Dio viene a svegliarci, non possiamo rimanere distratti, assistere passivamente ai segni della distruzione; riparandoci inerti dietro un senso di impotenza che è piuttosto indice di irresponsabilità…. Dobbiamo intendere il silenzio di Dio sulla sua creazione come quella parola capace di scuoterci dal sonno. Si deve partire da noi a costruire l’arca. Può sembrare una piccola cosa che non salva l’intero mondo; può sembrare un lavoro inutile… Eppure basta che un uomo si muova. Noè, non attende miracoli dal cielo, né costruisce un rifugio per salvarsi lui solo, con i suoi annullando tutti gli altri e tutto il genere umano. Noè si muove, si mette all’opera, non si lascia intimorire da quanti lo ignorano, lo screditano, lo denigrano, cercano di isolarlo ed accusarlo di sfruttare chissà quale occasione per farsi pubblicità per diventare famoso. Lui fino a poco prima era sconosciuto…. Ma Noè non è uno che getta le fondamenta e poi non è in grado di costruire e di calcolarne la spesa….
Che cosa può fare Noè di fronte al diluvio avvertito come una minaccia imminente nella sua forza dirompente? Le acque alzano la loro voce. Torneranno a sommergere tutta la terra? La visione è catastrofica? In che senso la pagina del vangelo appartiene al genere apocalittico? Apocalisse vuol dire rivelazione, non catastrofe. L’apocalisse è una parola profetica che non predice nulla, ma toglie i veli che ci coprono gli occhi, rivela da una parte la forza distruttiva delle potenze mondane, del loro impero anche sull’ambiente e rivela la forza della fede che cerca di svegliare le comunità cristiane sui fenomeni provocati dall’uso distorto del potere, sulle piaghe inflitte dai nuovi faraoni… Noi dobbiamo darci da fare perché la vita vinca ecco ciò che Dio vuole da noi. Non cedere alla possibile catastrofe è iniziare a costruire l’arca.
Costruire l’arca per portare con sé in salvo tutta la creazione. Una coppia di ogni essere vivente. Portare in salvo ora, adesso, domani è già tardi. Portare in salvo nel tempo, la potenzialità generativa di ciascun seme ed essere vivente che è sulla terra per le generazioni future…. «Viene il Figlio dell’uomo» perché nulla della sua creazione sia lasciato in balia delle forze del male. Nulla va distrutto e perduto di quanto il Creatore ci ha dato e affidato. Tutto ci è dato in prestito da chi verrà dopo di noi. Ogni cosa della creazione va portata via, portata in salvo.
Non domani. Adesso è il futuro.

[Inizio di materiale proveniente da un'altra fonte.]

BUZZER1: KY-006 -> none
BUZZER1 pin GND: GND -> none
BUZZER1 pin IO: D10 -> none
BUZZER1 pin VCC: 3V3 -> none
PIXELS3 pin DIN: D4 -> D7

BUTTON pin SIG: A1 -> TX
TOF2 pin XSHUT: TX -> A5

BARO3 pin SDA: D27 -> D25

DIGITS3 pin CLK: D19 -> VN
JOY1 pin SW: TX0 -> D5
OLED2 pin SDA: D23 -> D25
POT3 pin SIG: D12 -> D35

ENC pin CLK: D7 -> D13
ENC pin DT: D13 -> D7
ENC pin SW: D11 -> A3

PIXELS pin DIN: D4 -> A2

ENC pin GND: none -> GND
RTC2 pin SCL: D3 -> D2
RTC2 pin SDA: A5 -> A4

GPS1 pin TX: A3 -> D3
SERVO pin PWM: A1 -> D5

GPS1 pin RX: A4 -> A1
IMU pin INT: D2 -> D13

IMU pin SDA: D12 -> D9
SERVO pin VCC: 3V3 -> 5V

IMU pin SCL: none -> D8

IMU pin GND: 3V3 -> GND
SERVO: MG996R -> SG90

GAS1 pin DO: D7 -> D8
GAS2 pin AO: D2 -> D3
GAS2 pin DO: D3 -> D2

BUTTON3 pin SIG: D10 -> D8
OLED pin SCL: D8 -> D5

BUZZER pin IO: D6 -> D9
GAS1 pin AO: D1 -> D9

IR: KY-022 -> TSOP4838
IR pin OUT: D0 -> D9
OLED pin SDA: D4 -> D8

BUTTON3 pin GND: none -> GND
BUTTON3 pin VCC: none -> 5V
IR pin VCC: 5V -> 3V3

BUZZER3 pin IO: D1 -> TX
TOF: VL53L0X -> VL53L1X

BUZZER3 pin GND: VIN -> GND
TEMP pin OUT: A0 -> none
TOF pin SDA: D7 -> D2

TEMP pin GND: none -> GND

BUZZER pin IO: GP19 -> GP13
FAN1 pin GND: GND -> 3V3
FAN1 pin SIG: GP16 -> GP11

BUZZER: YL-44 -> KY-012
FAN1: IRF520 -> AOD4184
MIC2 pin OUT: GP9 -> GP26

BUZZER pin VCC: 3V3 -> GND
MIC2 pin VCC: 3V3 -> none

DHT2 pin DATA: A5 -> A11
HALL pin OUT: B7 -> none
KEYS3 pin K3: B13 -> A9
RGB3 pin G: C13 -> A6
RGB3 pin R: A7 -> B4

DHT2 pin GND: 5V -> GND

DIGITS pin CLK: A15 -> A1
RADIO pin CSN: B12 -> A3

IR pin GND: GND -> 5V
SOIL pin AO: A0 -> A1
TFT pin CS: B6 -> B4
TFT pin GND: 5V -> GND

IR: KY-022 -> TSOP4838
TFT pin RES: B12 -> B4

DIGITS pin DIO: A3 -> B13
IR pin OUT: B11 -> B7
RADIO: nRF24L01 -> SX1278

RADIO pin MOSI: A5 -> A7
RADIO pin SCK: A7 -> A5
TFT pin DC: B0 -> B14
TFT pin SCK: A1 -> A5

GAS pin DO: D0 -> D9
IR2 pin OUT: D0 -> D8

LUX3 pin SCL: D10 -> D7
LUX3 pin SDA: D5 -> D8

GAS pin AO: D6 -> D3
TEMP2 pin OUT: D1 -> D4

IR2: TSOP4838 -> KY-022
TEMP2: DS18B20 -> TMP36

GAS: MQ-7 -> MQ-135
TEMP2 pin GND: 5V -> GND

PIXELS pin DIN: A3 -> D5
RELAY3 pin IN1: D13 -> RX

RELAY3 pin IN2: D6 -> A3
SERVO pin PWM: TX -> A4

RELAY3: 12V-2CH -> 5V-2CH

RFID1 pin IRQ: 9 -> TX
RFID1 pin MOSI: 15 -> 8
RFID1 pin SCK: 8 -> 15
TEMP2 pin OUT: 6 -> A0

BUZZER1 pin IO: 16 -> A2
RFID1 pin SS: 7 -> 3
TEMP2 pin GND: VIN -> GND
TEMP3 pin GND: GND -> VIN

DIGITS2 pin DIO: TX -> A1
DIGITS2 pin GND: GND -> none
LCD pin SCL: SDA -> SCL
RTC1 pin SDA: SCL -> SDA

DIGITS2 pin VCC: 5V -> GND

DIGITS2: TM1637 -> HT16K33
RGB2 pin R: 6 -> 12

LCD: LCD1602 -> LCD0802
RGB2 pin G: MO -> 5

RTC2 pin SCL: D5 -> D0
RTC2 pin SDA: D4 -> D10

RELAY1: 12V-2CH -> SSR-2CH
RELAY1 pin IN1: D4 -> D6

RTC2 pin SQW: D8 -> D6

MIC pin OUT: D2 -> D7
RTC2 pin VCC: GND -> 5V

Le nostre chiese più che musei d’arte o depositi del sacro siano quell’arca, dove raccogliere tutti i semi di vita, tutto ciò che vive sulla terra, dove possono entrare e trovare casa tutti gli elementi della creazione mentre noi si galleggia sulle acque? Nelle nostre liturgie come risuona oggi la Parola che crea il mondo? Bisogna tornare a leggere e praticare la Scrittura che ci rimanda alla Creazione come prima Parola di Dio rivolta all’uomo perché l’uomo sia interprete del compito assegnatogli nel segno della cura. Diversamente la Scrittura, come la natura, rimane lettera morta e muta. Beati coloro che si lasciano stupire, senza essere sprovveduti. Il Figlio dell’uomo non li sorprenderà come un ladro che viene a scassinare la casa.